In many ways, technology advancements mimic the swinging motion of a pendulum. Creation inspires innovation, innovation breeds disruption, and disruption promotes creation.
Enterprise communication systems were once considered the undisputed hotbed of innovation with features such as voicemail, call forwarding and recording influencing the way individuals communicated personally and professionally.
Today the rate of invention in personal communication has vastly outpaced its enterprise counterpart, shining a light on the shortcomings of the outdated legacy hardware still permeating offices.
>See also: Top 5 communications trends on the IT agenda
The evolution of personal communications is driven by an ever-growing number of applications creating new and exciting ways to engage and connect, and teams want these experiences translated into the work setting.
As we look ahead to 2016, ‘appification’, real-time collaboration and integration are three areas that (if properly invested in by the enterprise) will reinvent how teams interact with one another and their customers.
It’s an app world
The modern workforce is constantly on the go. In June of 2015, Gartner revealed that mobile phone sales will reach 2.1 billion units by 2019. And by 2017, mobile app development services will grow at least five times faster than internal IT organisations’ capacity to deliver them.
This concept isn’t entirely new – workers have been moving away from the landline and toward app-filled mobile devices for over a decade. Now, businesses are playing catch-up by looking closely at how people communicate in their personal lives, with a focus on the end-user experience.
As mobility continues to dive further into our personal and professional lives, businesses that embrace the appification of their workplace will be the ones on top. And the more teams are encouraged to use high-performance, forward-thinking applications to manage communications, the more productive, resourceful, and interconnected they will become.

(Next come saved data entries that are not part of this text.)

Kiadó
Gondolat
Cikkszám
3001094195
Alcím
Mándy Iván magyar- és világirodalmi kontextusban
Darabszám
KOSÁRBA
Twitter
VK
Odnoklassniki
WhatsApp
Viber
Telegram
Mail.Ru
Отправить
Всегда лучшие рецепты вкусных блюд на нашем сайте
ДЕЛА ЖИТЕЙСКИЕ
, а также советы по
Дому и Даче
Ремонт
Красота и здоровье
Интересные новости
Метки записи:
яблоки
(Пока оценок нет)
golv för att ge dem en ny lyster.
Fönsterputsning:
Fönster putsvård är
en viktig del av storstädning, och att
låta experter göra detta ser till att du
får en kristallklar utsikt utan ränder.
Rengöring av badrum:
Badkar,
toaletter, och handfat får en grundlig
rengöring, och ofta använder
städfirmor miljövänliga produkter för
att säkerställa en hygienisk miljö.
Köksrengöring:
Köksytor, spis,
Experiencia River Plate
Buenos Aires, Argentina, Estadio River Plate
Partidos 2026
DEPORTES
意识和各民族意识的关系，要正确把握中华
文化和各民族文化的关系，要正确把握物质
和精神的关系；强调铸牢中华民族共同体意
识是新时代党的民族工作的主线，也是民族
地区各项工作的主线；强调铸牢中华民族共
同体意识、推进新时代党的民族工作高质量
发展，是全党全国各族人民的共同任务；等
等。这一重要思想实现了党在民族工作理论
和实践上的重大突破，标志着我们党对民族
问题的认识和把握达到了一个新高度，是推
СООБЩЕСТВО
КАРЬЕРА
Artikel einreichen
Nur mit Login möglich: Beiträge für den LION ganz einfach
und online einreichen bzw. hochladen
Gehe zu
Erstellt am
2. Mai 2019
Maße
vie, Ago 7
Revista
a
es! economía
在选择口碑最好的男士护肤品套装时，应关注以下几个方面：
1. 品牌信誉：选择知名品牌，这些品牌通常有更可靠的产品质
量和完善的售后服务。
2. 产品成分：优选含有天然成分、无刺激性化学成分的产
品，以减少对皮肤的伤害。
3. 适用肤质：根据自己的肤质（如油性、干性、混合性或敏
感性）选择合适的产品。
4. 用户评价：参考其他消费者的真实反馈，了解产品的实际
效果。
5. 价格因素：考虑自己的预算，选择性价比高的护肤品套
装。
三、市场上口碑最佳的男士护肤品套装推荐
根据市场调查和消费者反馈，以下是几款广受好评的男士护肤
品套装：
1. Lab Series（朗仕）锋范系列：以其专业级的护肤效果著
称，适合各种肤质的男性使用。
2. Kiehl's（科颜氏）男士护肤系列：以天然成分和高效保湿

Today’s workforce has come to expect real-time connectivity that mirrors the way they do business, share information and collaborate. A study by Wainhouse Research found that 94% of companies utilising video conferencing saw an upsurge in productivity among their teams.
While video conferencing has existed for decades, an overwhelming majority of businesses are increasing their use of video, a trend that has picked up over the past two years.
Face-to-face interaction without the need for physical presence has enabled global workforces to build stronger relationships with colleagues and customers.
The future of business collaboration will rely even more heavily on innovation in video and web conferencing to solve intricate collaboration challenges associated with today’s increasingly mobile and social workforce.
The rapid expansion of devices and capabilities, compounded by the proliferation of BYOD in the enterprise, has significantly transformed how people conduct business.
This reality has placed greater pressure on the IT function to manage connectivity between multiple solutions using an archaic hardware-based infrastructure.
Most organisations have existing communication investments. Integrating new offerings into those existing systems is essential to make them accessible and increase adoption.
Enterprises don’t want multiple vendors, particularly if their solutions don’t speak the same language. They want a simplified experience on a secure platform.
The year of the lightweights
Teams have come to expect the same best-in-class experiences in the workplace as they do in their personal lives. These expectations will only be met if they are supported by the right infrastructure.
It may sound simple, but investing in the right communications tools can empower and excite workforces in ways they never imagined. It can unify and inspire new business processes and workflows, and drive richer interactions and increase productivity.
An essential part of delivering simplified, consistent experiences – from mobile to tablet to desktop – is first embracing the shift from on-premise hardware systems (the heavyweights) to cloud-based, software solutions (the lightweights).
Lightweight solutions effortlessly tap datasets for organizations to create a path of least resistance. How? By providing real-time access to resources wrapped in a friendly user experience.
New cloud-based app solutions will continue to redefine business communication, and disruption will continue to shape the narrative of this market throughout 2016.
Communication tools, from the PBX desk phone to the contact center and audio conferencing solutions, have been the mainstay for years, but they’re no longer able to keep pace.
>See also: How the use of unified communications will evolve
Legacy systems are creating more complexity as users move toward high-touch, multi-channel communication. Software-based solutions are nimbler and scalable to deliver enhanced functionality.
By 2016, more than 50% of large and midsize organizations will be running some unified communications (UC) applications in either private or public clouds.
As we witness the pendulum of technology continue its inevitable swing from creation to innovation to disruption and back toward creation, outdated legacy offerings will be left behind in favour of lightweight solutions that facilitate collaboration and make distributed workforces more agile and productive.
In the process, organisations will begin to realise the full breadth of features and capabilities that come with adopting and deploying a modern, unified communications platform.